Notice that Stata has automatically included the female dummy and age as control variables. We can see that on average people who are identified as female earn less than those identified as male. And we can see that each additional year of age increases log-earnings by 0.013 for the reference category (males). This affect of age on log-earnings is lower for females by 0.007 and it seems that our theory is correct; the wage gap between males and female of the same age increases as they get older. 

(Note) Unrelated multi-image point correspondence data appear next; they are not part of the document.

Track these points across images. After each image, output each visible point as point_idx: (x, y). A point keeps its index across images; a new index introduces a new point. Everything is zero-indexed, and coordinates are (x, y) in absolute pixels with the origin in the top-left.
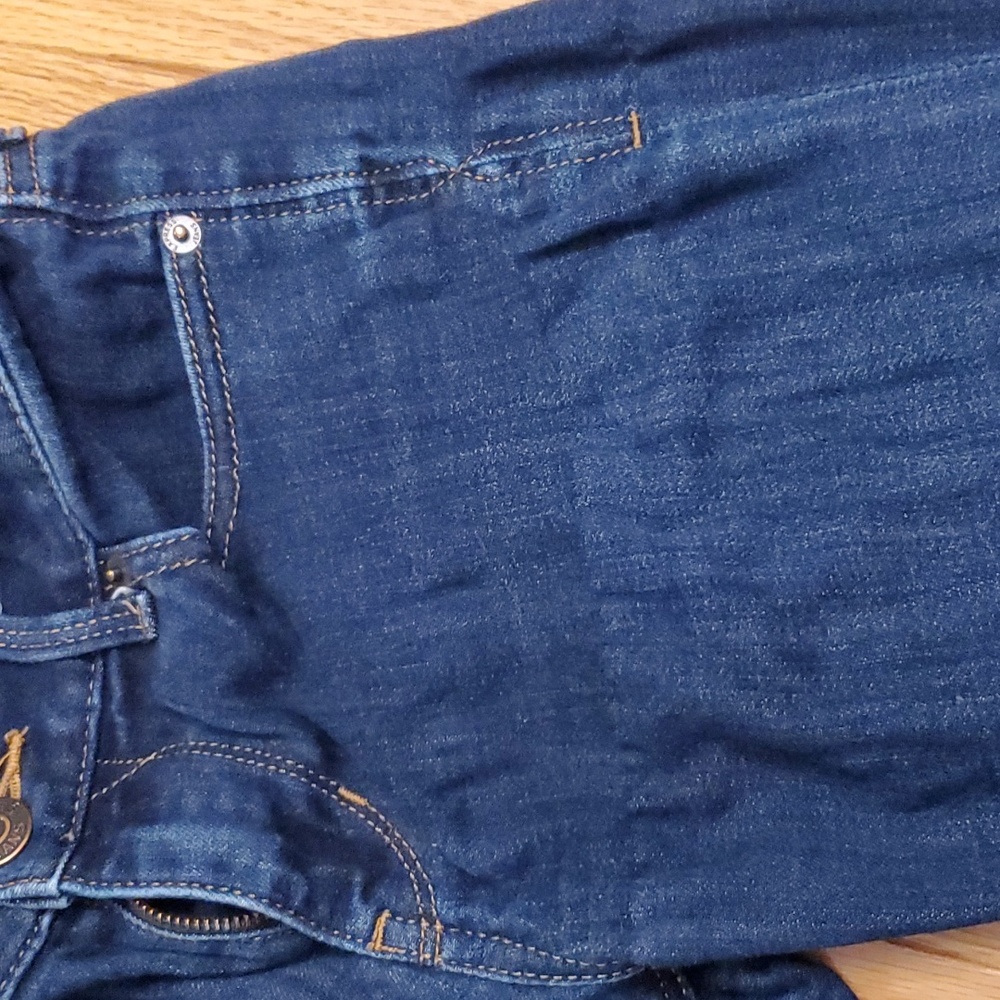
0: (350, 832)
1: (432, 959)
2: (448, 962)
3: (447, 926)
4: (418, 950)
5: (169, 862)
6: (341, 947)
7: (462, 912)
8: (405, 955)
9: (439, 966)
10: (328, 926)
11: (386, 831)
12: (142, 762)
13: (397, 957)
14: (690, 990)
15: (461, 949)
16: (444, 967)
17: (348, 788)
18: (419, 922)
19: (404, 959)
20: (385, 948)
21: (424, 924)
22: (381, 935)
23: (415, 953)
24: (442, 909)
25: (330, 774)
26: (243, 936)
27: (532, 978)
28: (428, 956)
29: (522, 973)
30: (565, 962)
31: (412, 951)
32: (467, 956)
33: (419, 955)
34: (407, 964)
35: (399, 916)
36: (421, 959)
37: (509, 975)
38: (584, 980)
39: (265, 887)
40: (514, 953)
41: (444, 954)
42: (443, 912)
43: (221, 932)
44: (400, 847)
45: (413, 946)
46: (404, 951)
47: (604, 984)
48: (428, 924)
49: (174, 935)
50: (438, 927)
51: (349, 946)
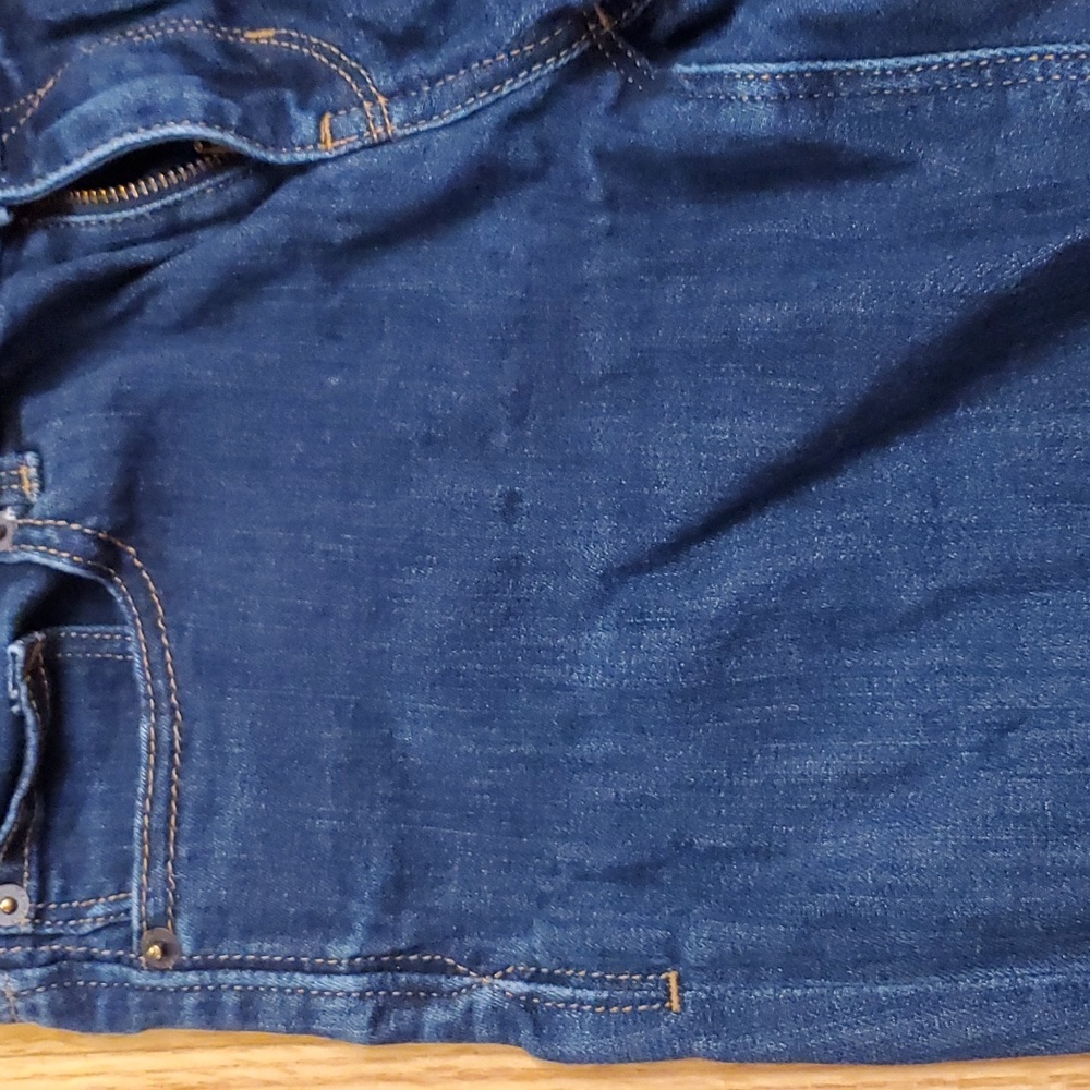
0: (268, 61)
1: (385, 130)
2: (401, 126)
3: (390, 96)
4: (369, 129)
5: (94, 131)
6: (295, 161)
7: (400, 76)
8: (359, 140)
9: (394, 135)
10: (275, 143)
11: (301, 43)
12: (41, 92)
13: (351, 146)
14: (643, 59)
15: (409, 109)
16: (400, 133)
17: (253, 29)
18: (361, 106)
19: (359, 144)
20: (337, 143)
21: (367, 105)
22: (329, 135)
23: (367, 134)
24: (379, 82)
25: (230, 25)
26: (194, 189)
27: (485, 97)
28: (380, 130)
29: (474, 96)
30: (510, 57)
31: (363, 133)
32: (418, 110)
33: (371, 135)
34: (363, 148)
35: (340, 109)
36: (375, 136)
37: (463, 106)
38: (536, 72)
39: (196, 110)
40: (460, 81)
41: (396, 120)
42: (382, 83)
43: (170, 191)
44: (321, 50)
45: (363, 128)
46: (356, 137)
47: (556, 70)
48: (371, 104)
49: (125, 214)
50: (382, 100)
51: (301, 156)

Try this yourself below with the set of region dummies we created above, and think about what these results mean!

## 13.4 Wrap up

There are very few empirical research projects using micro data that do not require researchers to use dummy variables. Important qualitative measures such as marital status, immigration status, occupation, industry, and race always require that we use dummy variables. Other important variables such as education, income, age and number of children often require us to use dummy variables even when they are sometimes measured using ranked categorical variables. For example, we could have a variable that measures years of education that could be included as a continuous variable. However, you might instead want to include a variable that indicated if the person has a university degree. If that is the case you can use `as.factor()` to create a dummy variable that indicated that level of education. 

Even empirical research projects that use macro data sometimes require that we use dummy variables. For example, you might have a data set that measures macro variables for African counties that includes information about historic colonization. You might want to create a dummy variables that indicate the origin of the colonizers, and then include that in your analysis to understand that effect. Another example, you might have a time series data set and want to indicate whether or not a specific policy was implemented in any one time period. You will need a dummy variable for that, and can include one in your analysis using the same process described above. 

Try this yourself with any data set that you have download in R. You will find that this approach is not complicated, but has the power to yield meaningful results!